►

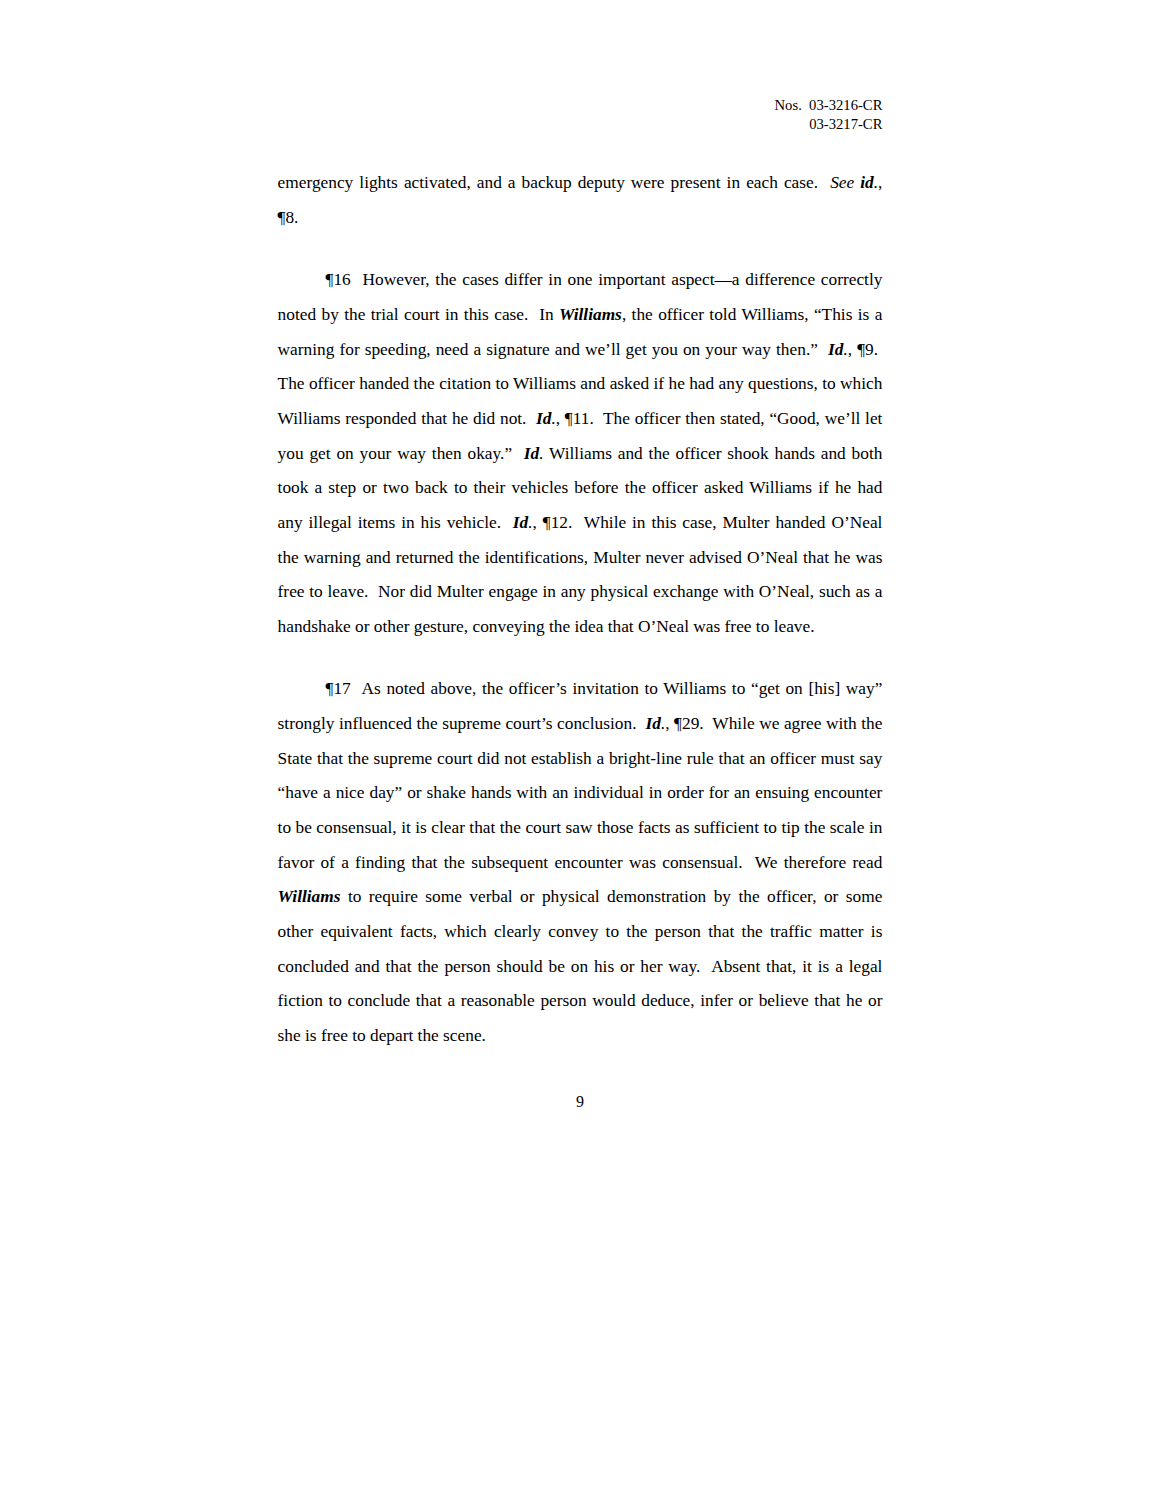Nos. 03-3216-CR
03-3217-CR
emergency lights activated, and a backup deputy were present in each case. See id., ¶8.
¶16 However, the cases differ in one important aspect—a difference correctly noted by the trial court in this case. In Williams, the officer told Williams, “This is a warning for speeding, need a signature and we’ll get you on your way then.” Id., ¶9. The officer handed the citation to Williams and asked if he had any questions, to which Williams responded that he did not. Id., ¶11. The officer then stated, “Good, we’ll let you get on your way then okay.” Id. Williams and the officer shook hands and both took a step or two back to their vehicles before the officer asked Williams if he had any illegal items in his vehicle. Id., ¶12. While in this case, Multer handed O’Neal the warning and returned the identifications, Multer never advised O’Neal that he was free to leave. Nor did Multer engage in any physical exchange with O’Neal, such as a handshake or other gesture, conveying the idea that O’Neal was free to leave.
¶17 As noted above, the officer’s invitation to Williams to “get on [his] way” strongly influenced the supreme court’s conclusion. Id., ¶29. While we agree with the State that the supreme court did not establish a bright-line rule that an officer must say “have a nice day” or shake hands with an individual in order for an ensuing encounter to be consensual, it is clear that the court saw those facts as sufficient to tip the scale in favor of a finding that the subsequent encounter was consensual. We therefore read Williams to require some verbal or physical demonstration by the officer, or some other equivalent facts, which clearly convey to the person that the traffic matter is concluded and that the person should be on his or her way. Absent that, it is a legal fiction to conclude that a reasonable person would deduce, infer or believe that he or she is free to depart the scene.
9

◄

- _Your task_: Pictures stay out. Repeat only the lines from the beginning of the data through the line that has "emergency lights activated, and".

- _Task output_:
Nos. 03-3216-CR
03-3217-CR
emergency lights activated, and a backup deputy were present in each case. See id., ¶8.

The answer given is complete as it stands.